• **AIM**:
According to the article on Project Sashakt below, within how many days must the Asset Management Company redeem the security issued to banks?

By Jill Mehta


The Non-performing Asset (NPA) problem in Indian Banks has been surging since a few years and no efforts, until Insolvency and Bankruptcy Code’s (IBC) launch, have helped to lessen the burden of NPAs on banks’ balance sheets. In February this year, the Reserve Bank Of India scrapped all the mechanisms like Credit Debt Restructuring (CDR), Structuring of Stressed Assets (S4A), Strategic Debt Restructuring (SDR) etc. which further urged banks to develop a better solution. No doubt, the IBC is active and is on the pathway to solve the problems, but it is still a new framework, which in turn means that it will take some time in settling down with a robust execution plan. Hence, arising out of this need was a proposal suggested by Sunil Mehta (Non-executive Chairman Of Punjab National Bank) Committee which will be an inter-bank framework to manage banks’ NPAs with a resolution plan developed by the consortium of Banks themselves.


Here is how the committee proposes to segregate and deal with loans of varying levels:


The Asset Management Company (AMC) has to redeem the security issued to banks within 60 days. The new AMC-Alternative Investment Fund (AIF) has to own at least 76% stake in the asset.



Project Sashakt is a banker led initiative, hence the banks can mutually decide on the action plan to be undertaken for the NPA. Inter Creditor Agreement (ICA) will be ratified by The Board of Directors of the banks entering into the agreement which means banks are taking a conscious decision. It is a voluntary move rather than being a regulatory one like the Joint Lenders Forum (JLF).
The government is not going to interfere in the whole process, thereby leading to a solution that banks themselves are willing to accept.


Lack of sufficient finances – The AMCs needs to raise money for the NPA’s which in itself is an obstacle given that there are not many takers for these stressed assets.

[Source: Bloomberg]


Deep Haircuts– The banks should be willing to take deep discounts for their NPAs in order for those to be sold.

Overlapping with IBC – RBI in its February circular said that all stressed assets worth more than 2000 crores if not resolved within 6 months should be taken to National Company Law Tribunal (NCLT). This accounts for about 70 big companies with loan amounting to Rs. 3.2 lakh crores. So Sashakt will essentially look into loans in SME sector with values less than 2000 crores.

• **Element position data**:
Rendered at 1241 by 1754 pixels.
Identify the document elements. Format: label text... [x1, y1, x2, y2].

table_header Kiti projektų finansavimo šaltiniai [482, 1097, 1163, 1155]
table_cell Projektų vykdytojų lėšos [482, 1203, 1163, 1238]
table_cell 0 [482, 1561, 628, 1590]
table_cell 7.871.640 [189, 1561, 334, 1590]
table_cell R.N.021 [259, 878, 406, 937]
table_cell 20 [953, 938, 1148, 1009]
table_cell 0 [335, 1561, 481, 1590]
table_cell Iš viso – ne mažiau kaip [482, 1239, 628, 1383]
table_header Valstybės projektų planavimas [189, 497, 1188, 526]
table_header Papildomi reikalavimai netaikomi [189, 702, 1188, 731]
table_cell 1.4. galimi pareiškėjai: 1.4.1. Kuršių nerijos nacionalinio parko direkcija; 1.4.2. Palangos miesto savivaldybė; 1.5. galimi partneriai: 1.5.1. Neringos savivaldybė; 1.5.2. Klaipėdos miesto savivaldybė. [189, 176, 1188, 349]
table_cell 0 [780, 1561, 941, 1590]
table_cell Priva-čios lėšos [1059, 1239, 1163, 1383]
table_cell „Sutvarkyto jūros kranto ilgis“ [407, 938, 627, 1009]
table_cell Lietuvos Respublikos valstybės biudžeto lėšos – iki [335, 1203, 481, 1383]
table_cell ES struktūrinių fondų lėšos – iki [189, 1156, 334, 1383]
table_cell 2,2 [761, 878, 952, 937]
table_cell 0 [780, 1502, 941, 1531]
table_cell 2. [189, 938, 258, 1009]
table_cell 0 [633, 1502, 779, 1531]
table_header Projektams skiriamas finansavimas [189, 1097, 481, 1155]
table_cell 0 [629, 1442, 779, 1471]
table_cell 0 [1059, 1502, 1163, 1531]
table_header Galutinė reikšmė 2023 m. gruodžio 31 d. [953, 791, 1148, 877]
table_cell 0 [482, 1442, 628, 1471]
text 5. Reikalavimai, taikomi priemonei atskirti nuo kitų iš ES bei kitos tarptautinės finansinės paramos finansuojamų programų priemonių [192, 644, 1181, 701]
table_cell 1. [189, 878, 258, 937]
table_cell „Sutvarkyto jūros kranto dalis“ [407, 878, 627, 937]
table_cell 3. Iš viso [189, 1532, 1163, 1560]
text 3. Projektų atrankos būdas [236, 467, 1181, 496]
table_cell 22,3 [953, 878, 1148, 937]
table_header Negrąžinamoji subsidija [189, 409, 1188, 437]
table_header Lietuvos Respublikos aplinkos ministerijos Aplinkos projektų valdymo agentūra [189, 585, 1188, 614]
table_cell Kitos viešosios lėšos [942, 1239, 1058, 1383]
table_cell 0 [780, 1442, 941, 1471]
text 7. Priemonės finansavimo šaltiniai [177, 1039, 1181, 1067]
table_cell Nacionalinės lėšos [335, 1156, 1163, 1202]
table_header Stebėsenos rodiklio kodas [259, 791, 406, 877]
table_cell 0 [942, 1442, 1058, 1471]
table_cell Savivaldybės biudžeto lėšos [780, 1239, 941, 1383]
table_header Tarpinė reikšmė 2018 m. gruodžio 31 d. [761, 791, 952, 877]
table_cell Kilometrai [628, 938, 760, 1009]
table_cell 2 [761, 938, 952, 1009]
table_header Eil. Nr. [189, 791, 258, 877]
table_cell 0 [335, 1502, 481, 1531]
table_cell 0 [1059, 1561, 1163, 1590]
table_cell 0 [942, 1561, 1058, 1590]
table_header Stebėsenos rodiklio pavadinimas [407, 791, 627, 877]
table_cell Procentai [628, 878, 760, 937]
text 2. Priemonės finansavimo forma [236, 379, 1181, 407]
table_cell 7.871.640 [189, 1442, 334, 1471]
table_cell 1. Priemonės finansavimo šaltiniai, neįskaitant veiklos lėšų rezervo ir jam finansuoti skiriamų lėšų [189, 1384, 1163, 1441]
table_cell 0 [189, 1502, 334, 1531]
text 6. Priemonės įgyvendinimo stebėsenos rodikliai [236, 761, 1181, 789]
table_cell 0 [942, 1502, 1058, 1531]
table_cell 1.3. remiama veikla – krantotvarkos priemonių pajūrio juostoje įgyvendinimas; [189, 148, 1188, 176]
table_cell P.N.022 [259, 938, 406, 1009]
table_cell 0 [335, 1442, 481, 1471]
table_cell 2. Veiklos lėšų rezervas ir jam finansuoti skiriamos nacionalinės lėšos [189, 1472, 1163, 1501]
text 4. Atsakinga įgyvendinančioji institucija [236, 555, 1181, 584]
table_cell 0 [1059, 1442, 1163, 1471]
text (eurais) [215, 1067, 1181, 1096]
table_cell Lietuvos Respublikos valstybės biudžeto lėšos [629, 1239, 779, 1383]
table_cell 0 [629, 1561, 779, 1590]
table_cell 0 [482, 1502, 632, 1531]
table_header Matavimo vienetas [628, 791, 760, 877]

• **THE RESPONSE**:
Within 60 days.